Gandhi Sirin, Mascitelli Justin R, Zhao Xiaochun, Chen Tsinsue, Hardesty Douglas A, Wright Ernest J, Lawton Michael T
Department of Neurosurgery, Barrow Neurological Institute, St. Joseph's Hospital and Medical Center, Phoenix, Arizona.
Oper Neurosurg. 2019 Sep 1;17(3):E110-E111. doi: 10.1093/ons/opy383.
Ophthalmic segment aneurysms (OSAs) are technically challenging lesions with a wide-neck morphology and proximity to the optic nerve. Revascularization and aneurysm trapping are occasionally needed to manage unclippable OSAs. Microsurgical treatment requires anterior clinoidectomy, optic strut drilling, and proximal/distal dural ring dissection for adequate exposure. This video demonstrates a two-stage revascularization and clip reconstruction of an OSA. A 62-yr-old woman was presented, with acute-onset expressive aphasia, right hemineglect, and hemiparesis. Neuroimaging revealed a partially thrombosed giant OSA measuring 2.5 × 2.3 cm2. Patient consent was obtained for bypassing, trapping, and decompressing the aneurysm. A pterional craniotomy was performed and an external carotid artery - radial artery graft - middle cerebral artery bypass was performed. The aneurysm was proximally occluded with a permanent clip on the clinoidal internal carotid artery (ICA). Adherence of the distal supraclinoid ICA to the aneurysm wall did not allow for aneurysm trapping. On postoperative day 8, the patient experienced acute mental status decline due to a frontal intraparenchymal hemorrhage. The aneurysm was trapped in a second surgery to occlude persistent retrograde aneurysm filling. The aneurysm sac was circumferentially dissected with temporary parent artery trapping. The OSA was opened and thrombectomized using an ultrasonic aspirator followed by trapping clip application. Postoperatively, the patient gradually returned to neurological baseline with minimal expressive aphasia. Although OSAs are preferentially treated with flow diversion, giant OSAs with significant mass effect may necessitate microsurgical clipping or trapping with decompressive thrombectomy. This case demonstrates that proximal clip occlusion may not be sufficient for aneurysm thrombosis and rupture prevention. Used with permission from Barrow Neurological Institute, Phoenix, Arizona.

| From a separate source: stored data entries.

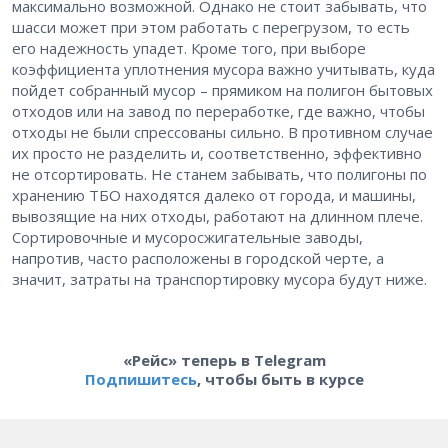
максимально возможной. Однако не стоит забывать, что
шасси может при этом работать с перегрузом, то есть
его надежность упадет. Кроме того, при выборе
коэффициента уплотнения мусора важно учитывать, куда
пойдет собранный мусор – прямиком на полигон бытовых
отходов или на завод по переработке, где важно, чтобы
отходы не были спрессованы сильно. В противном случае
их просто не разделить и, соответственно, эффективно
не отсортировать. Не станем забывать, что полигоны по
хранению ТБО находятся далеко от города, и машины,
вывозящие на них отходы, работают на длинном плече.
Сортировочные и мусоросжигательные заводы,
напротив, часто расположены в городской черте, а
значит, затраты на транспортировку мусора будут ниже.
«Рейс» теперь в Telegram
Подпишитесь
, чтобы быть в курсе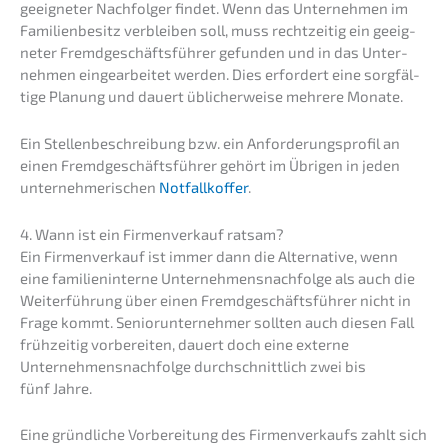
geeig­ne­ter Nachfol­ger findet. Wenn das Unter­neh­men im
Famili­en­be­sitz verblei­ben soll, muss recht­zei­tig ein geeig­
ne­ter Fremd­ge­schäfts­füh­rer gefun­den und in das Unter­
neh­men einge­ar­bei­tet werden. Dies erfor­dert eine sorgfäl­
ti­ge Planung und dauert üblicher­wei­se mehre­re Monate.
Ein Stellen­be­schrei­bung bzw. ein Anfor­de­rungs­pro­fil an
einen Fremd­ge­schäfts­füh­rer gehört im Übrigen in jeden
unter­neh­me­ri­schen
Notfall­kof­fer
.
4. Wann ist ein Firmen­ver­kauf ratsam?
Ein Firmen­ver­kauf ist immer dann die Alter­na­ti­ve, wenn
eine famili­en­in­ter­ne Unternehmens­nachfolge als auch die
Weiter­füh­rung über einen Fremd­ge­schäfts­füh­rer nicht in
Frage kommt. Senior­un­ter­neh­mer sollten auch diesen Fall
frühzei­tig vorbe­rei­ten, dauert doch eine exter­ne
Unternehmens­nachfolge durch­schnitt­lich zwei bis
fünf Jahre.
Eine gründ­li­che Vorbe­rei­tung des Firmen­ver­kaufs zahlt sich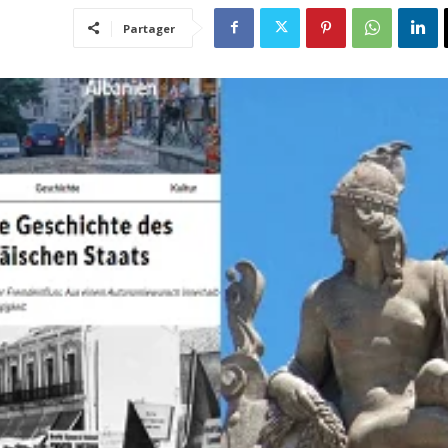
Partager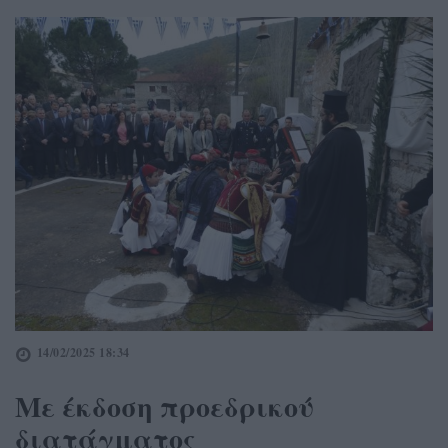
14/02/2025 18:34
Με έκδοση προεδρικού
διατάγματος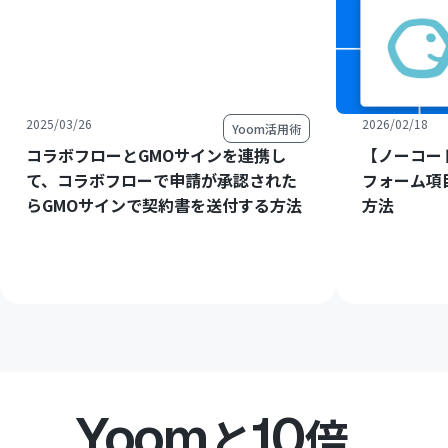
2025/03/26
2026/02/18
Yoom活用術
コラボフローとGMOサインを連携し
【ノーコー
て、コラボフローで申請が承認された
フォーム項
らGMOサインで契約書を送付する方法
方法
Yoom
10
と
倍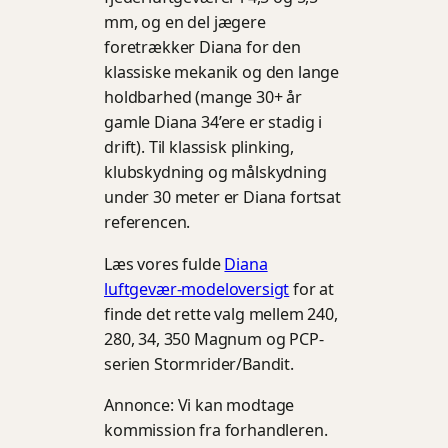
mm, og en del jægere
foretrækker Diana for den
klassiske mekanik og den lange
holdbarhed (mange 30+ år
gamle Diana 34’ere er stadig i
drift). Til klassisk plinking,
klubskydning og målskydning
under 30 meter er Diana fortsat
referencen.
Læs vores fulde
Diana
luftgevær-modeloversigt
for at
finde det rette valg mellem 240,
280, 34, 350 Magnum og PCP-
serien Stormrider/Bandit.
Annonce: Vi kan modtage
kommission fra forhandleren.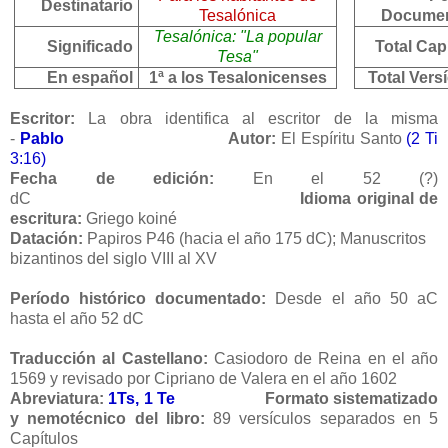
Destinatario
Tesalónica
Docume
Tesalónica: "La popular
Significado
Total Cap
Tesa"
En español
1ª a los Tesalonicenses
Total Vers
Escritor:
La obra identifica al escritor de la misma
-
Pablo
Autor:
El Espíritu Santo
(2 Ti
3:16)
Fecha de edición:
En el 52 (?)
dC
Idioma original de
escritura:
Griego koiné
Datación:
Papiros P46 (hacia el año 175 dC); Manuscritos
bizantinos del siglo VIII al XV
Período histórico documentado:
Desde el año 50 aC
hasta el año 52 dC
Traducción al Castellano:
Casiodoro de Reina en el año
1569 y revisado por Cipriano de Valera en el año 1602
Abreviatura:
1Ts, 1 Te
Formato sistematizado
y nemotécnico del libro:
89 versículos separados en 5
Capítulos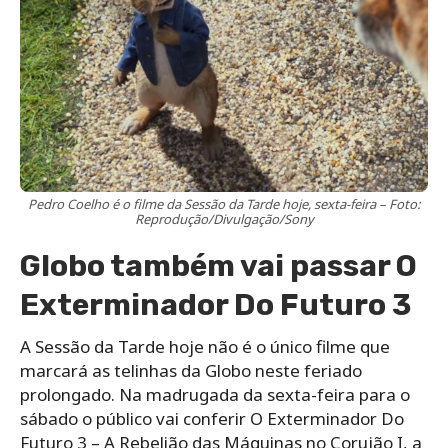
Pedro Coelho é o filme da Sessão da Tarde hoje, sexta-feira – Foto:
Reprodução/Divulgação/Sony
Globo também vai passar O
Exterminador Do Futuro 3
A Sessão da Tarde hoje não é o único filme que
marcará as telinhas da Globo neste feriado
prolongado. Na madrugada da sexta-feira para o
sábado o público vai conferir O Exterminador Do
Futuro 3 – A Rebelião das Máquinas no Corujão I, a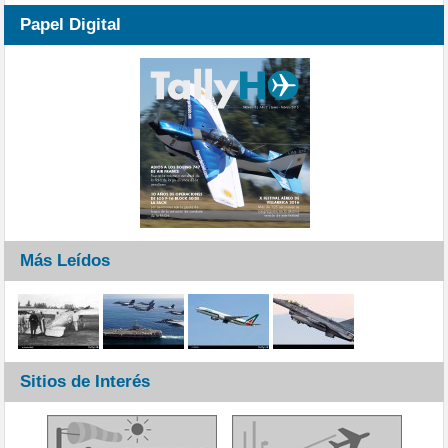
Papel Digital
Más Leídos
Sitios de Interés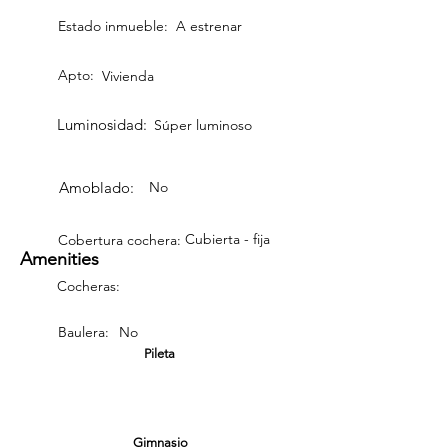
Estado inmueble:
A estrenar
Apto:
Vivienda
Luminosidad:
Súper luminoso
Amoblado:
No
Cubierta - fija
Cobertura cochera:
Amenities
Cocheras:
Baulera:
No
Pileta
Gimnasio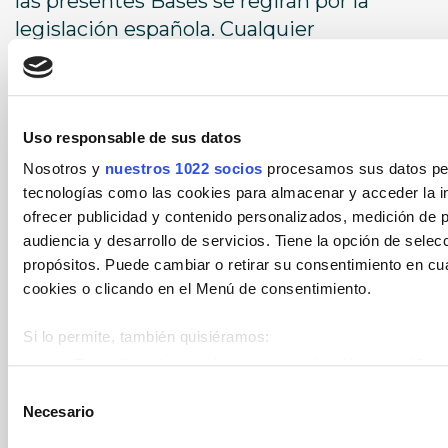
las presentes Bases se regirán por la
legislación española. Cualquier
controversia que resultará de la
interpretación o cumplimiento de
laspresentes bases, se someterá a los
Uso responsable de sus datos
Juzgados y Tribunales de la ciudad de
Alicante.
Nosotros y
nuestros 1022 socios
procesamos sus datos pers
tecnologías como las cookies para almacenar y acceder la in
ofrecer publicidad y contenido personalizados, medición de p
audiencia y desarrollo de servicios. Tiene la opción de sele
propósitos. Puede cambiar o retirar su consentimiento en c
BASES LEGALES
cookies o clicando en el Menú de consentimiento.
Si lo permite, también quisiéramos:
Recopilar información sobre su ubicación geográfica 
metros
Selección
Necesario
Identificar su dispositivo analizándolo activamente p
de
(huellas digitales)
consentimiento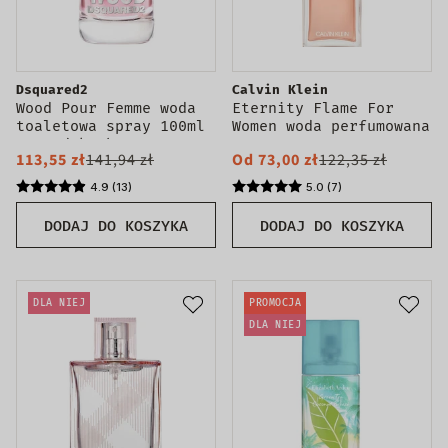
Dsquared2
Calvin Klein
Wood Pour Femme woda
Eternity Flame For
toaletowa spray 100ml
Women woda perfumowana
- produkt bez
spray
113,55 zł
141,94 zł
Od 73,00 zł
122,35 zł
opakowania
4.9 (13)
5.0 (7)
DODAJ DO KOSZYKA
DODAJ DO KOSZYKA
DLA NIEJ
PROMOCJA
DLA NIEJ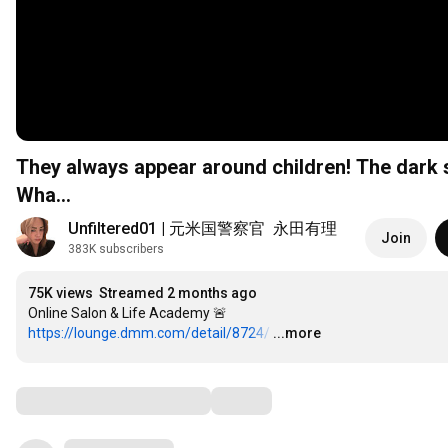
They always appear around children! The dark 
Wha...
Unfiltered01 | 元米国警察官  永田有理 
Join
383K subscribers
75K views
Streamed 2 months ago
https://lounge.dmm.com/detail/8724/
…
...more
Comments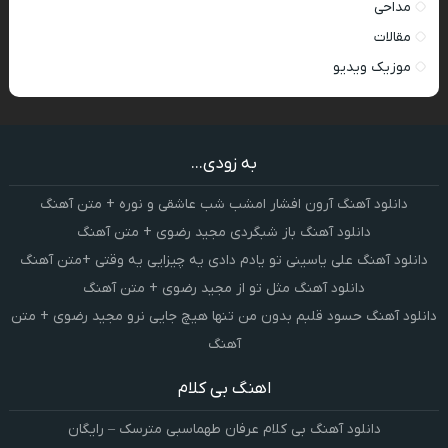
مداحی
مقالات
موزیک ویدیو
به زودی...
دانلود آهنگ آرون افشار امشب شب عاشقی و نوره + متن آهنگ
دانلود آهنگ باز شبگردی مجید رضوی + متن آهنگ
دانلود آهنگ علی یاسینی تو یادم دادی یه چیزایی یه وقتی +متن آهنگ
دانلود آهنگ مثل تو از مجید رضوی + متن آهنگ
دانلود آهنگ حسود قلبم بدون من تنها هیچ جایی نرو مجید رضوی + متن
آهنگ
اهنگ بی کلام
دانلود آهنگ بی کلام عرفان طهماسبی مترسک – رایگان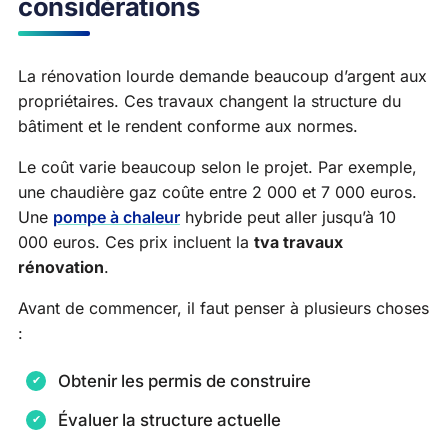
considérations
La rénovation lourde demande beaucoup d’argent aux
propriétaires. Ces travaux changent la structure du
bâtiment et le rendent conforme aux normes.
Le coût varie beaucoup selon le projet. Par exemple,
une chaudière gaz coûte entre 2 000 et 7 000 euros.
Une
pompe à chaleur
hybride peut aller jusqu’à 10
000 euros. Ces prix incluent la
tva travaux
rénovation
.
Avant de commencer, il faut penser à plusieurs choses
:
Obtenir les permis de construire
Évaluer la structure actuelle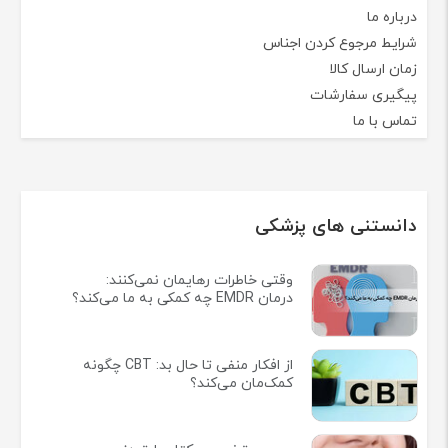
درباره ما
شرایط مرجوع کردن اجناس
زمان ارسال کالا
پیگیری سفارشات
تماس با ما
دانستنی های پزشکی
وقتی خاطرات رهایمان نمی‌کنند:
درمان EMDR چه کمکی به ما می‌کند؟
از افکار منفی تا حال بد: CBT چگونه
کمک‌مان می‌کند؟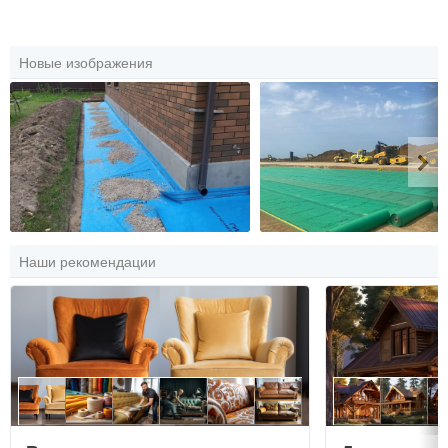
Новые изображения
Наши рекомендации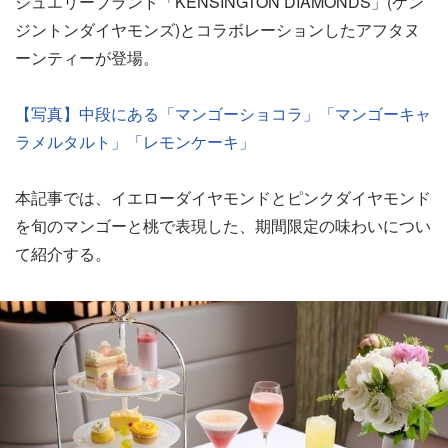
ジュエリーブランド「KENSINGTON DIAMONDS」(ケン
ジントンダイヤモンズ)とコラボレーションしたアフタヌ
ーンティーが登場。
【写真】中段にある「マンゴーショコラ」「マンゴーキャ
ラメルタルト」「レモンケーキ」
本記事では、イエローダイヤモンドとピンクダイヤモンド
を旬のマンゴーと桃で表現した、期間限定の味わいについ
て紹介する。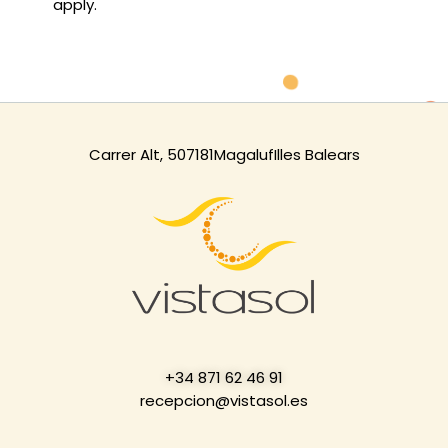
apply.
Carrer Alt, 5
07181
Magaluf
Illes Balears
+34 871 62 46 91
recepcion@vistasol.es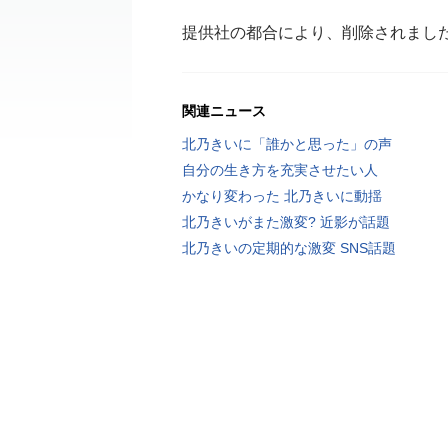
提供社の都合により、削除されまし
関連ニュース
北乃きいに「誰かと思った」の声
自分の生き方を充実させたい人
かなり変わった 北乃きいに動揺
北乃きいがまた激変? 近影が話題
北乃きいの定期的な激変 SNS話題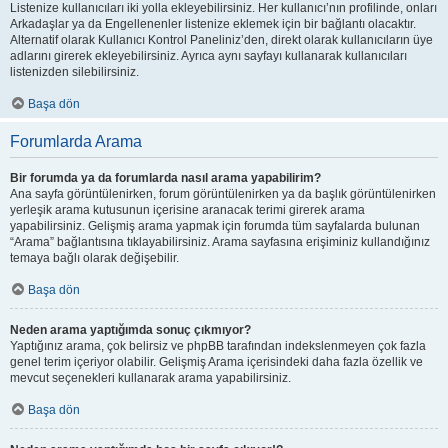
Listenize kullanıcıları iki yolla ekleyebilirsiniz. Her kullanıcı’nın profilinde, onları
Arkadaşlar ya da Engellenenler listenize eklemek için bir bağlantı olacaktır.
Alternatif olarak Kullanıcı Kontrol Paneliniz’den, direkt olarak kullanıcıların üye
adlarını girerek ekleyebilirsiniz. Ayrıca aynı sayfayı kullanarak kullanıcıları
listenizden silebilirsiniz.
Başa dön
Forumlarda Arama
Bir forumda ya da forumlarda nasıl arama yapabilirim?
Ana sayfa görüntülenirken, forum görüntülenirken ya da başlık görüntülenirken
yerleşik arama kutusunun içerisine aranacak terimi girerek arama
yapabilirsiniz. Gelişmiş arama yapmak için forumda tüm sayfalarda bulunan
“Arama” bağlantısına tıklayabilirsiniz. Arama sayfasına erişiminiz kullandığınız
temaya bağlı olarak değişebilir.
Başa dön
Neden arama yaptığımda sonuç çıkmıyor?
Yaptığınız arama, çok belirsiz ve phpBB tarafından indekslenmeyen çok fazla
genel terim içeriyor olabilir. Gelişmiş Arama içerisindeki daha fazla özellik ve
mevcut seçenekleri kullanarak arama yapabilirsiniz.
Başa dön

眼动脉段动脉瘤(OSA)在技术上是具有挑战性的病变,其具有宽颈形态且靠近视神经。对于无法夹闭的OSA,有时需要进行血管重建和动脉瘤夹闭术。显微手术治疗需要进行前床突切除术、视神经管减压术以及近端/远端硬脑膜环分离以获得充分暴露。本视频展示了一例OSA的两阶段血管重建和夹子重建。一名62岁女性患者,出现急性起病的表达性失语、右侧偏侧忽视和偏瘫。神经影像学检查发现一个部分血栓形成的巨大OSA,大小为2.5×2.3平方厘米。已获得患者对动脉瘤旁路、夹闭和减压的同意。进行了翼点开颅术,并实施了颈外动脉-桡动脉移植-大脑中动脉旁路手术。在床突段颈内动脉(ICA)上用永久性夹子近端夹闭动脉瘤。床突上段ICA远端与动脉瘤壁粘连,无法进行动脉瘤夹闭。术后第8天,患者因额叶脑实质内出血出现急性精神状态下降。在第二次手术中夹闭动脉瘤以闭塞持续的逆行动脉瘤充盈。使用临时阻断载瘤动脉对动脉瘤囊进行环形分离。打开OSA,使用超声吸引器进行血栓切除术,随后应用夹闭夹。术后,患者逐渐恢复至神经功能基线,仅遗留轻微的表达性失语。尽管OSA优先采用血流导向治疗,但具有显著占位效应的巨大OSA可能需要显微手术夹闭或夹闭并减压性血栓切除术。本病例表明,近端夹闭可能不足以防止动脉瘤血栓形成和破裂。经亚利桑那州凤凰城巴罗神经学研究所许可使用。